··· RECORD EXCERPTS ···
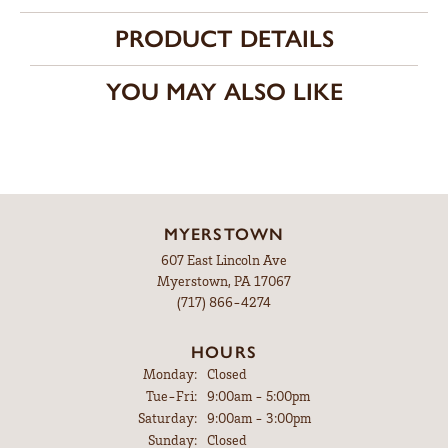
PRODUCT DETAILS
YOU MAY ALSO LIKE
MYERSTOWN
607 East Lincoln Ave
Myerstown, PA 17067
(717) 866-4274
HOURS
Monday:
Closed
Tuesday - Friday:
Tue-Fri:
9:00am - 5:00pm
Saturday:
9:00am - 3:00pm
Sunday:
Closed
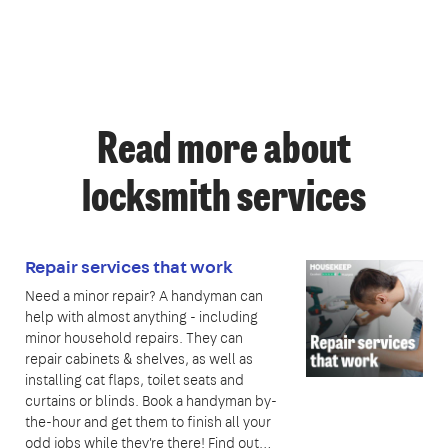
Read more about
locksmith services
Repair services that work
Need a minor repair? A handyman can
help with almost anything - including
minor household repairs. They can
repair cabinets & shelves, as well as
installing cat flaps, toilet seats and
curtains or blinds. Book a handyman by-
the-hour and get them to finish all your
odd jobs while they're there! Find out…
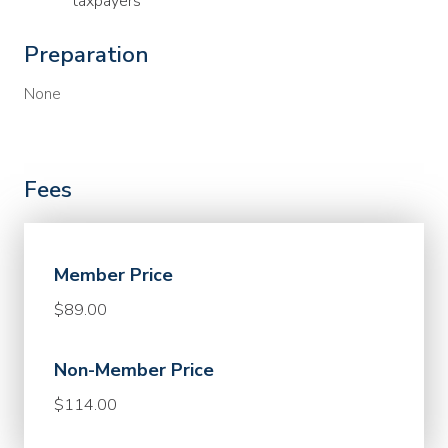
taxpayers
Preparation
None
Fees
Member Price
$89.00
Non-Member Price
$114.00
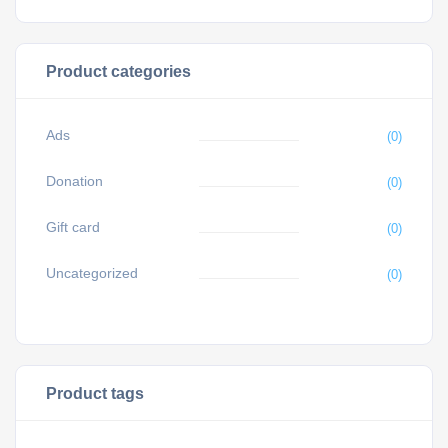
Product categories
Ads
(0)
Donation
(0)
Gift card
(0)
Uncategorized
(0)
Product tags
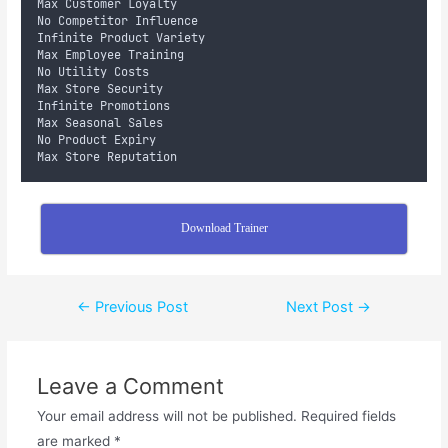
Max Customer Loyalty
No Competitor Influence
Infinite Product Variety
Max Employee Training
No Utility Costs
Max Store Security
Infinite Promotions
Max Seasonal Sales
No Product Expiry
Max Store Reputation
Download Trainer
←
Previous Post
Next Post
→
Leave a Comment
Your email address will not be published.
Required fields
are marked
*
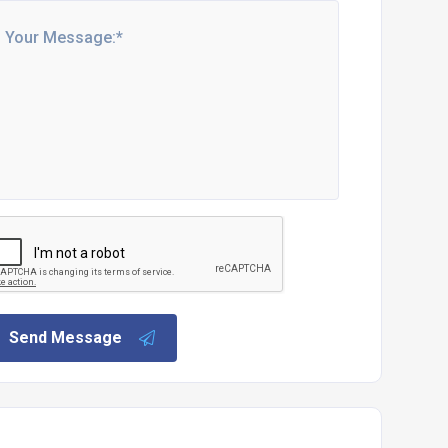
Send Message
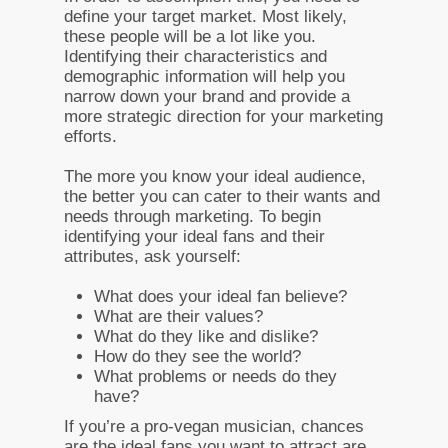
define your target market. Most likely,
these people will be a lot like you.
Identifying their characteristics and
demographic information will help you
narrow down your brand and provide a
more strategic direction for your marketing
efforts.
The more you know your ideal audience,
the better you can cater to their wants and
needs through marketing. To begin
identifying your ideal fans and their
attributes, ask yourself:
What does your ideal fan believe?
What are their values?
What do they like and dislike?
How do they see the world?
What problems or needs do they
have?
If you’re a pro-vegan musician, chances
are the ideal fans you want to attract are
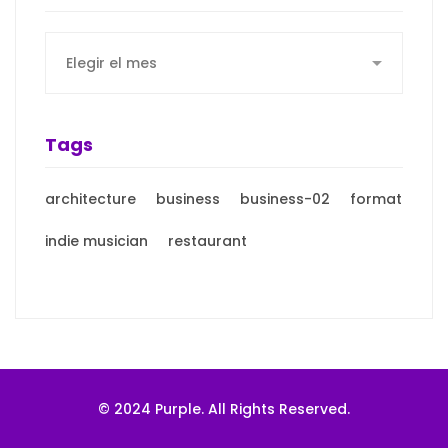
Archives
Tags
architecture
business
business-02
format
indie musician
restaurant
© 2024 Purple. All Rights Reserved.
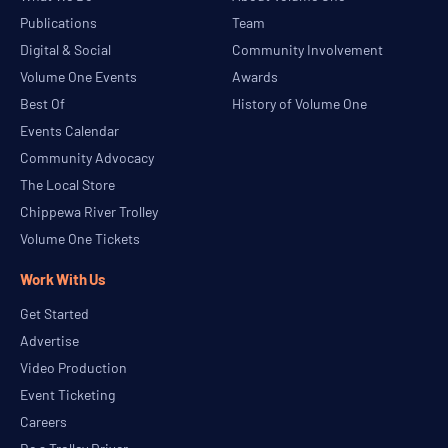
Publications
Team
Digital & Social
Community Involvement
Volume One Events
Awards
Best Of
History of Volume One
Events Calendar
Community Advocacy
The Local Store
Chippewa River Trolley
Volume One Tickets
Work With Us
Get Started
Advertise
Video Production
Event Ticketing
Careers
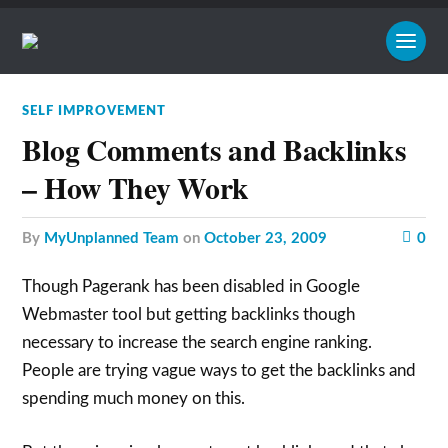
SELF IMPROVEMENT
Blog Comments and Backlinks
– How They Work
by
MyUnplanned Team
on
October 23, 2009
0
Though Pagerank has been disabled in Google
Webmaster tool but getting backlinks though
necessary to increase the search engine ranking.
People are trying vague ways to get the backlinks and
spending much money on this.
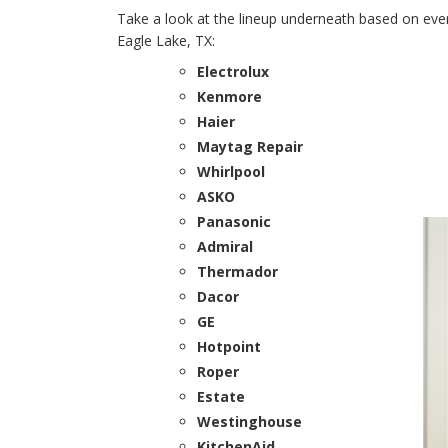
Take a look at the lineup underneath based on every
Eagle Lake, TX:
Electrolux
Kenmore
Haier
Maytag Repair
Whirlpool
ASKO
Panasonic
Admiral
Thermador
Dacor
GE
Hotpoint
Roper
Estate
Westinghouse
KitchenAid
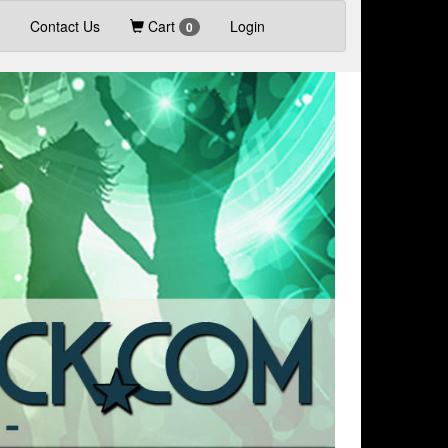
Contact Us
Cart
Login
0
···
THE PROBLEM: The result is a copy of every line above where the word "will" shows up.

OUTPUT OF THE EXERCISE:
Your email address will not be published.
these people will be a lot like you.
demographic information will help you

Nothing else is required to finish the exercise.